In a similar manner, the Sāṃkhya classification of the “mind” (manas), “ego” (ahaṁkāra) and
intellect (mahat/buddhi) as evolutes of Prakṛti, material nature, reflects this separation of the
psychological and phenomenological components of consciousness. Linking these three as the inner sense organ (antaḥkāraṇa) to materiality
recognizes their dependence on the physical. Sāṃkhya then, like Chalmers, however, reserves the notion of consciousness, phenomenological
consciousness, as incapable of connection with physical materiality. The Puruṣa for Īśvarakṛṣṇa’s Sāṃkhya Kārikā, is simply a witness (sākṣitvam), isolated (kaivalyam) and inactive (akartṛbhāva) ([9], p. 265).[8] To use Chalmers’ terms, the Sāṁkhyan Puruṣa as consciousness is not supervenient on the physical.
This Sāṃkhyan notion acts as template, the basic model for representing the relationship between the physical and the mental or for this schema, the
non-material spirit. Much subsequent Indian, especially Hindu philosophy draws from and modifies this basic model to articulate differing understandings of
the relationship between matter and spirit. For instance, later Vedantin notions of ātman, the self, draw from this early conception of mentality
as at base material in nature and stress the fundamentally incommensurate nature of the self, ātman, with the material, including mental
components.[9] What these Hindu models share with Chalmers’ model, and where they differ from Buddhist models, is the assumption of an underlying acceptance
of phenomenological consciousness as a “something there,” the “sat” or “existence” component we find in Śaṅkara’s notion of ātman, self
as “satcidānanda”, “being”, “consciousness” and “bliss”. Buddhist models of anātman, “no-self” doctrine sound a lot more like patternist
conceptions, like Daniel Dennett’s or Ray Kurzweil’s [13], or in some cases, informationalist conceptions ([1], pp. 276–87)[10] of consciousness. Here we
might also reference Jonardon Ganeri’s discussion of Vasubandhu’s notion of the self in relation to Strawson’s conception of the self as non-univocal. In
Ganeri’s thoughtful presentation of Vasubandhu, the “no-self” doctrine of Vasubandhu hinges on a metaphysical prior commitment of Vasubandhu towards
relinquishing a first-person perceptual stance. Thus for Vasubandhu, the referential notion of an “I” not connected to some sort of tangible psychophysical
perception is fundamentally an erroneous and disingenuous referentiality [14]. Ganeri proposes that Vasubandhu offers a helpful articulation of a basic
pre-attentive sense of ownership as self if we can stop short of his pre-emptive commitment to “no-self” ([14], pp. 73–74). One might perhaps, following
this strand, situate Chalmers’ phenomenological component as this basic pre-attentive sense of ownership towards which Vasubandhu points, thus linking
these notions of self to the framework of subjective and objective perspectives.

- [Extracted records]:
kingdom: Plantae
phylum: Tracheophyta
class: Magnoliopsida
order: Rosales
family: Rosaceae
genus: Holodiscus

* * *

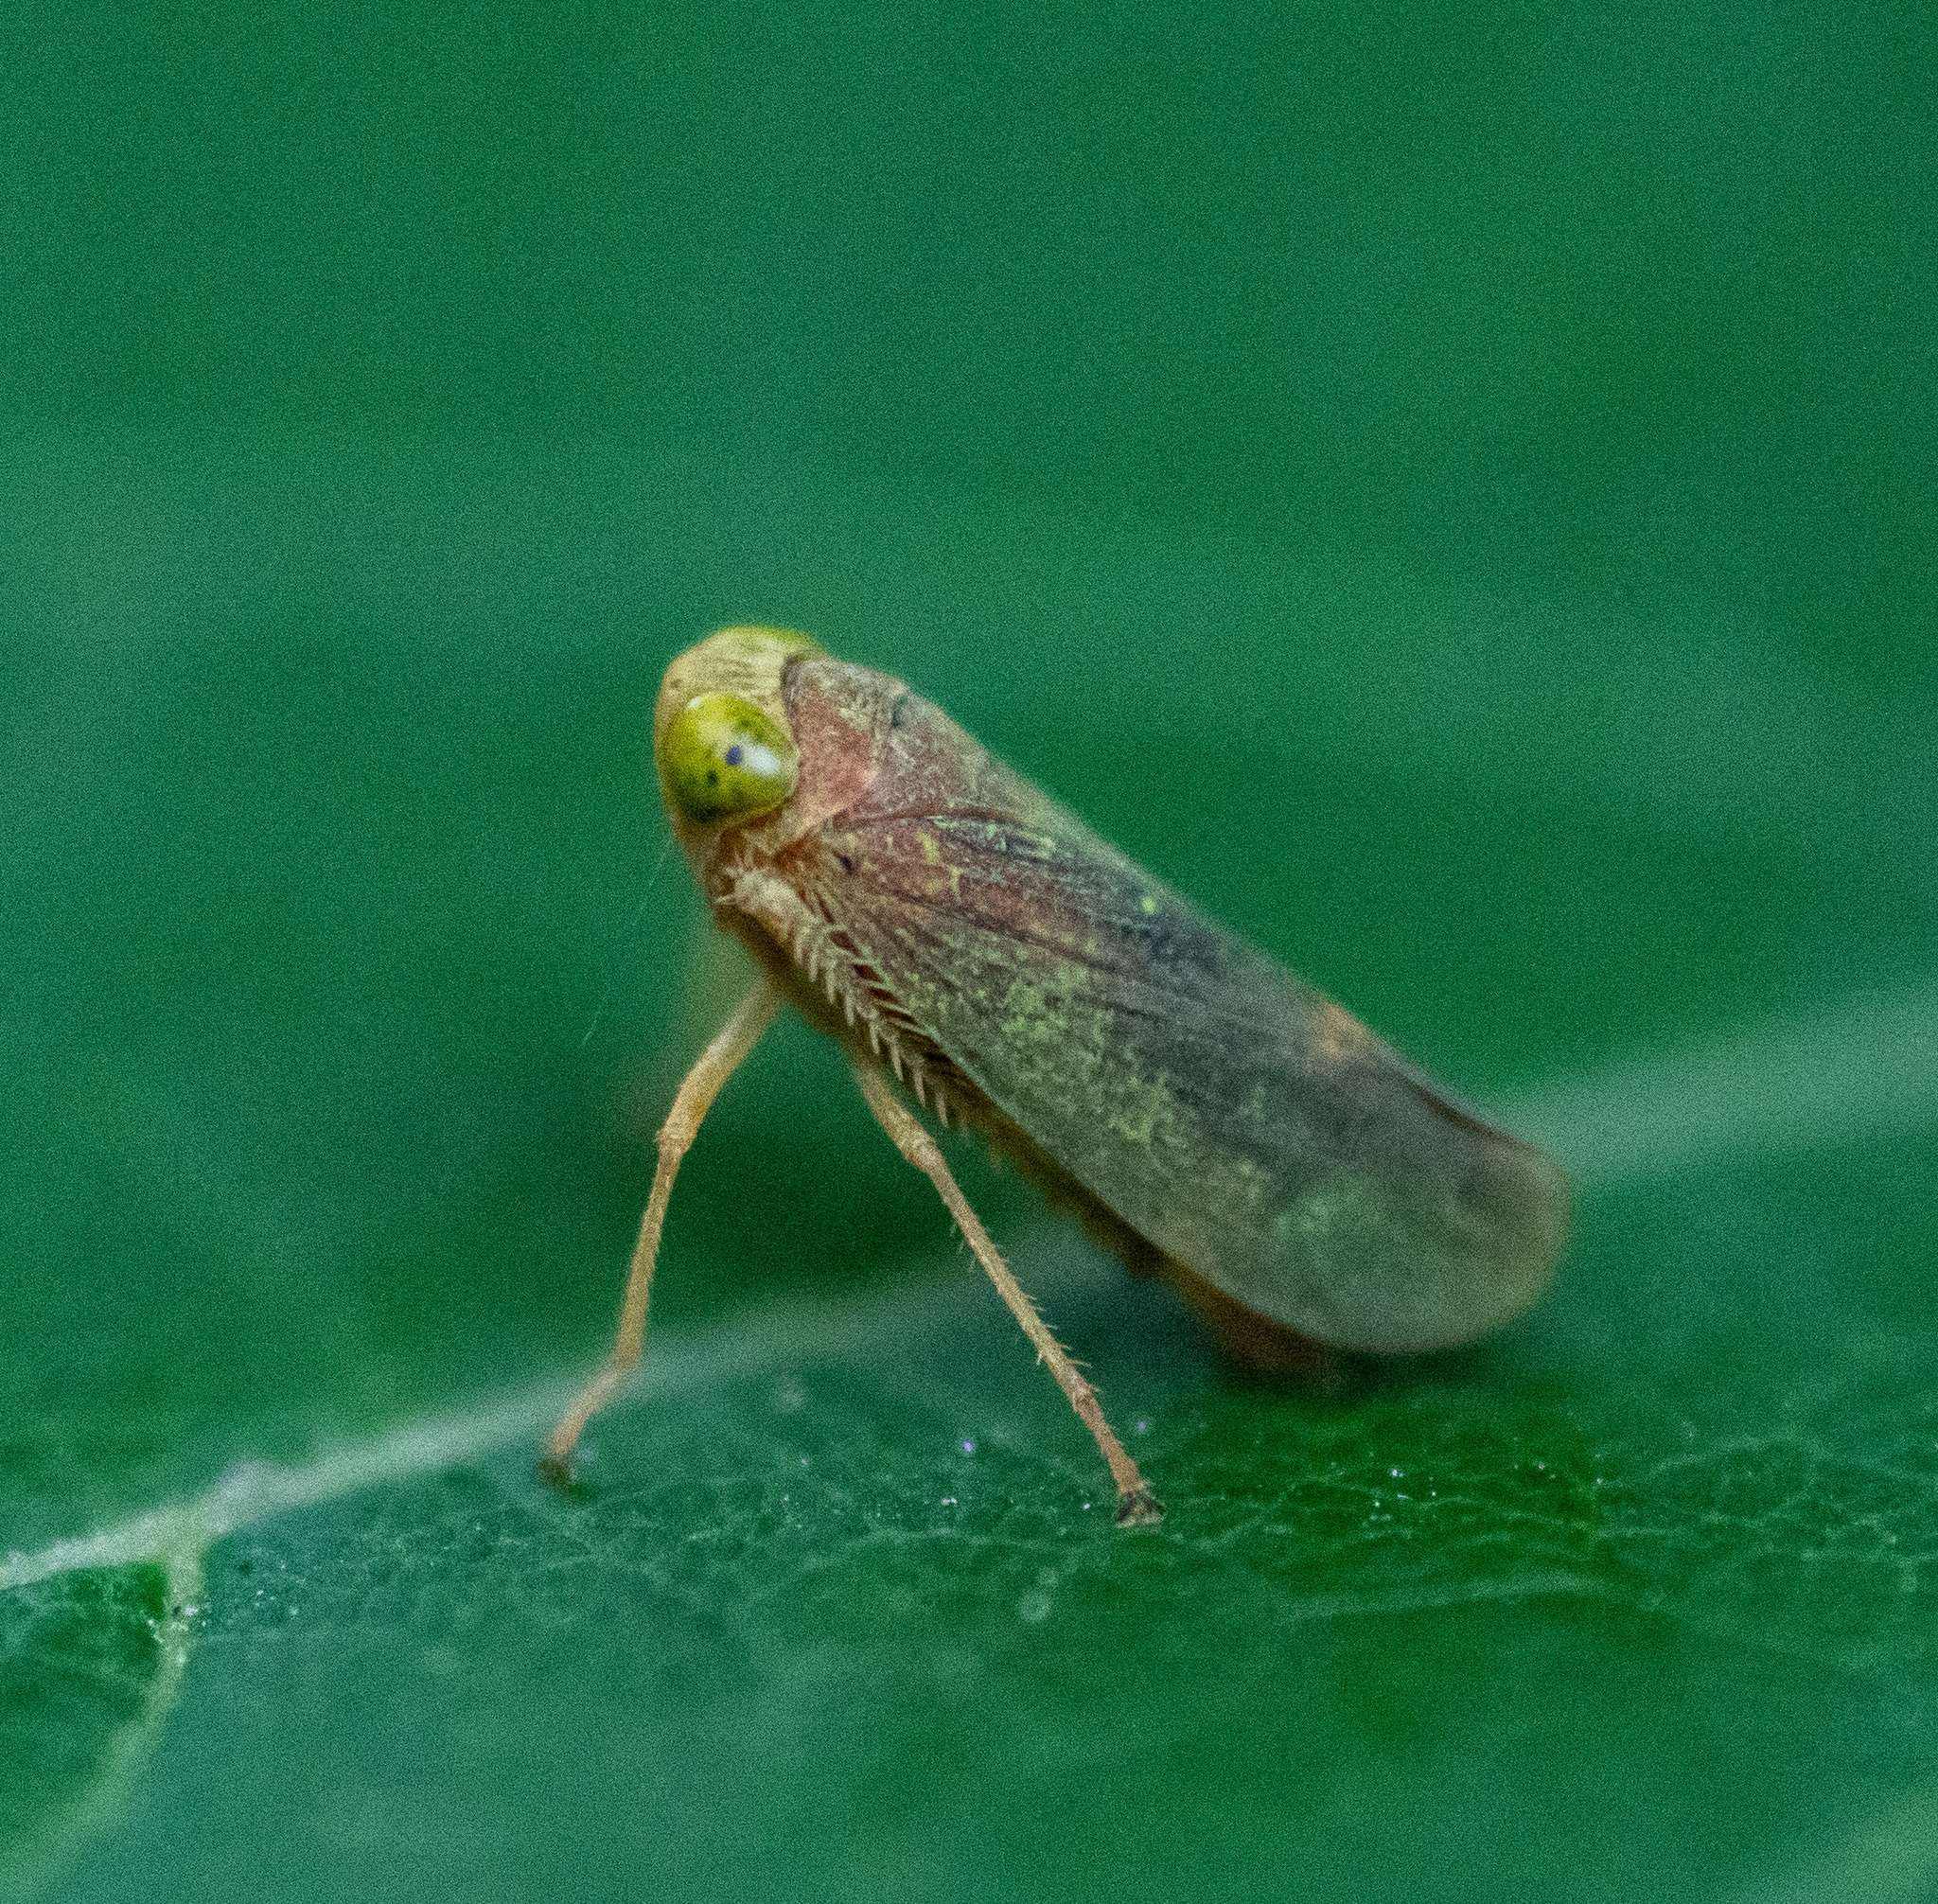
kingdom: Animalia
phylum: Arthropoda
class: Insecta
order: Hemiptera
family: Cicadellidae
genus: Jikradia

* * *

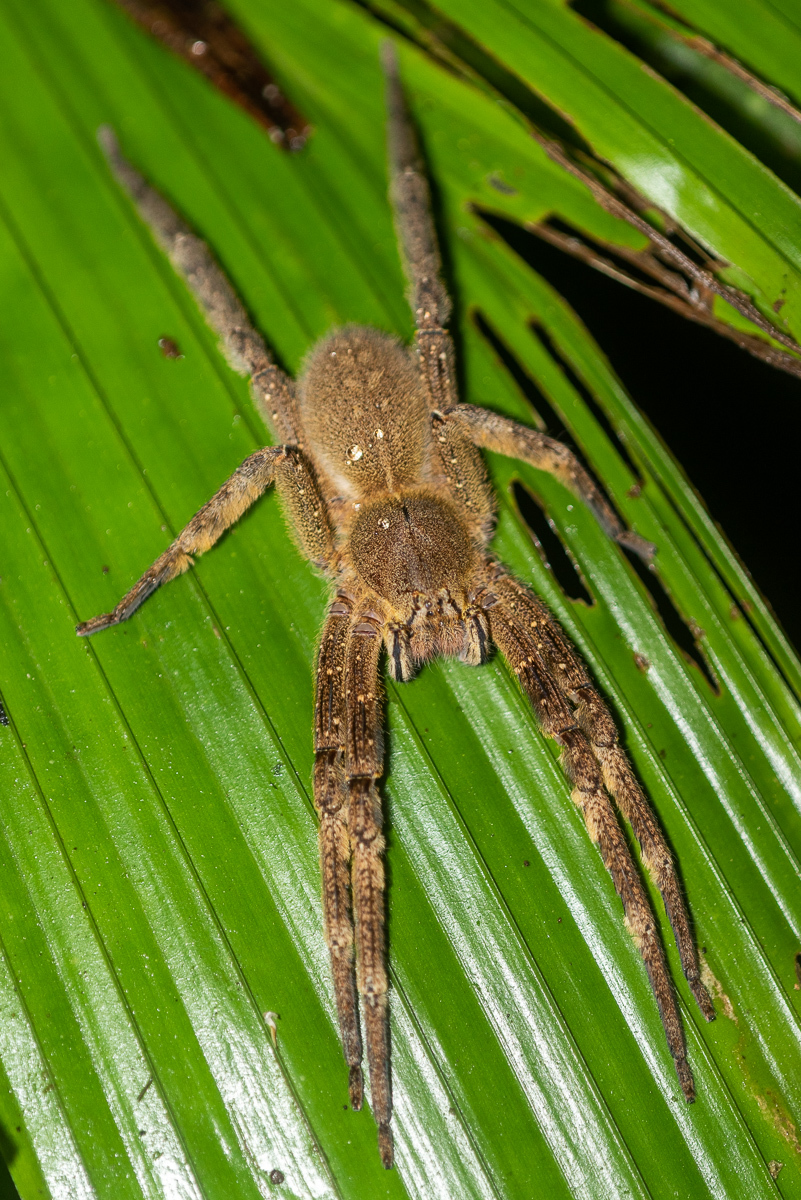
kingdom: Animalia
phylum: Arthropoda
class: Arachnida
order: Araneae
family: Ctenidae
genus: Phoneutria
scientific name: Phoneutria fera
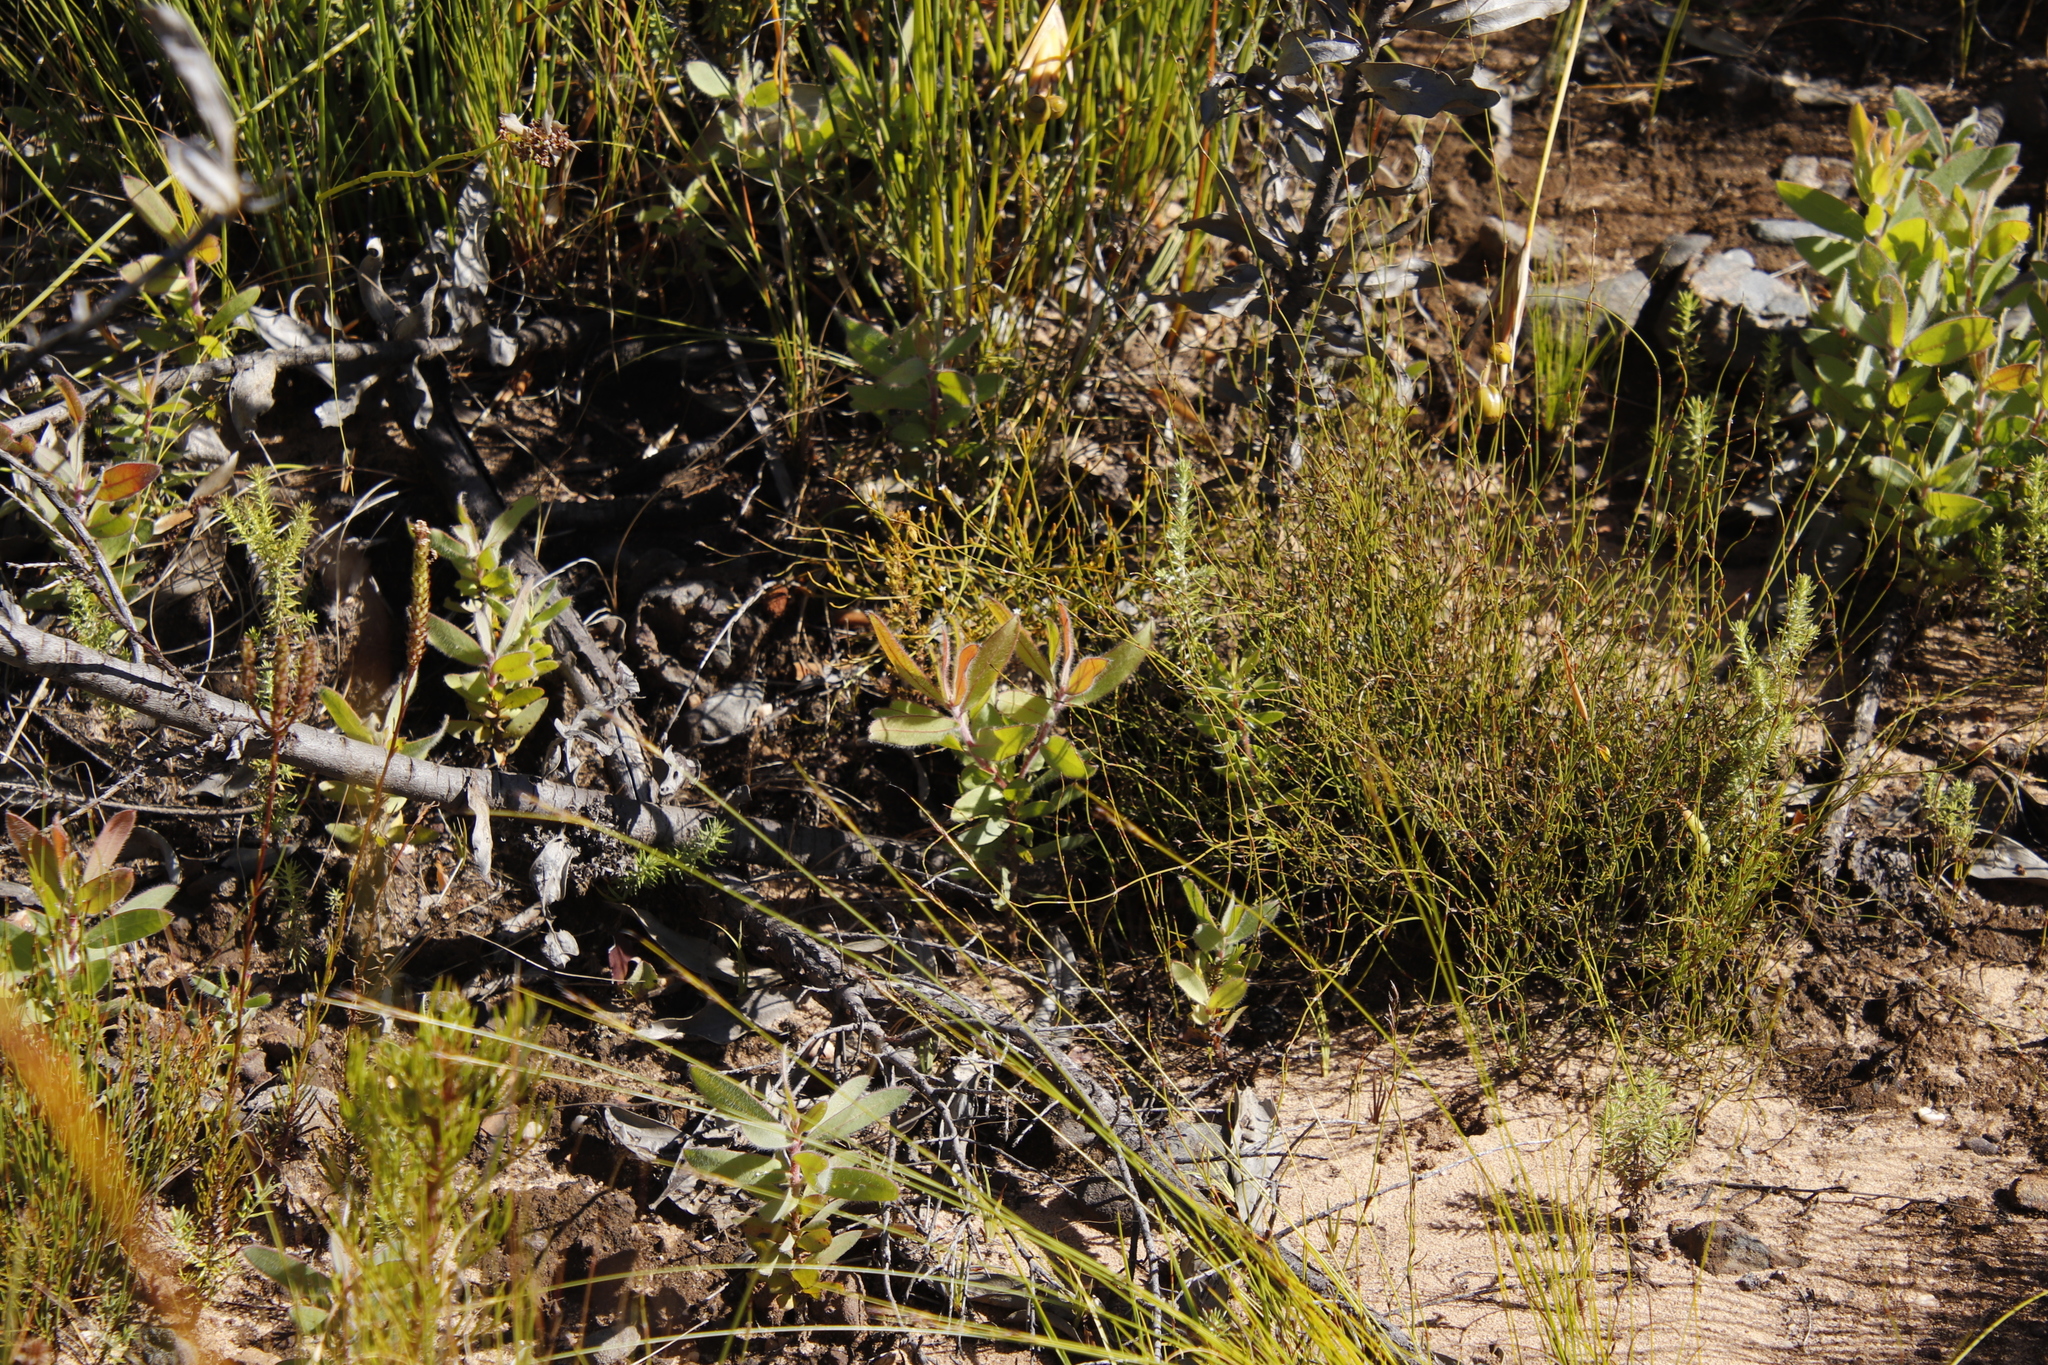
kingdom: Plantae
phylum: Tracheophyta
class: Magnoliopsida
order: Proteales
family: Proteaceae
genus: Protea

- [List of tasks]:
**a.** In the passage on consciousness, why does Vasubandhu treat the referential notion of an "I" as erroneous? Answer in one to three sentences.
**b.** According to the passage on consciousness, what three things is the Puruṣa in Īśvarakṛṣṇa's Sāṃkhya Kārikā said to be?
The records play no part in this work.

- [Response list]:
**a.** In Ganeri's reading, Vasubandhu's "no-self" doctrine rests on a prior metaphysical commitment to giving up a first-person perceptual stance. So for him, an "I" not connected to some tangible psychophysical perception is fundamentally an erroneous and disingenuous referentiality.

**b.** A witness (sākṣitvam), isolated (kaivalyam) and inactive (akartṛbhāva).